> _To-do item_
Reproduce the tail of the data exactly. It starts at the line containing "Généralement conçus en" and runs to the last line.

> _Exercise data_
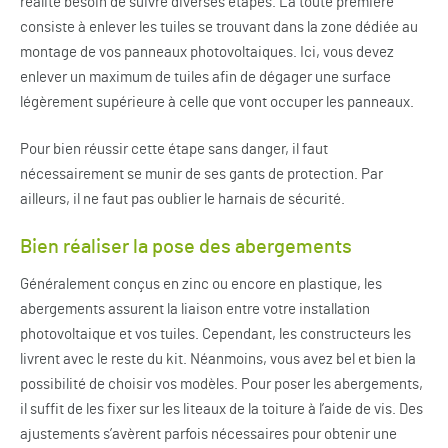
réalité besoin de suivre diverses étapes. La toute première
consiste à enlever les tuiles se trouvant dans la zone dédiée au
montage de vos panneaux photovoltaiques. Ici, vous devez
enlever un maximum de tuiles afin de dégager une surface
légèrement supérieure à celle que vont occuper les panneaux.
Pour bien réussir cette étape sans danger, il faut
nécessairement se munir de ses gants de protection. Par
ailleurs, il ne faut pas oublier le harnais de sécurité.
Bien réaliser la pose des abergements
Généralement conçus en zinc ou encore en plastique, les
abergements assurent la liaison entre votre installation
photovoltaique et vos tuiles. Cependant, les constructeurs les
livrent avec le reste du kit. Néanmoins, vous avez bel et bien la
possibilité de choisir vos modèles. Pour poser les abergements,
il suffit de les fixer sur les liteaux de la toiture à l’aide de vis. Des
ajustements s’avèrent parfois nécessaires pour obtenir une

> _Exercise response_
Généralement conçus en zinc ou encore en plastique, les
abergements assurent la liaison entre votre installation
photovoltaique et vos tuiles. Cependant, les constructeurs les
livrent avec le reste du kit. Néanmoins, vous avez bel et bien la
possibilité de choisir vos modèles. Pour poser les abergements,
il suffit de les fixer sur les liteaux de la toiture à l’aide de vis. Des
ajustements s’avèrent parfois nécessaires pour obtenir une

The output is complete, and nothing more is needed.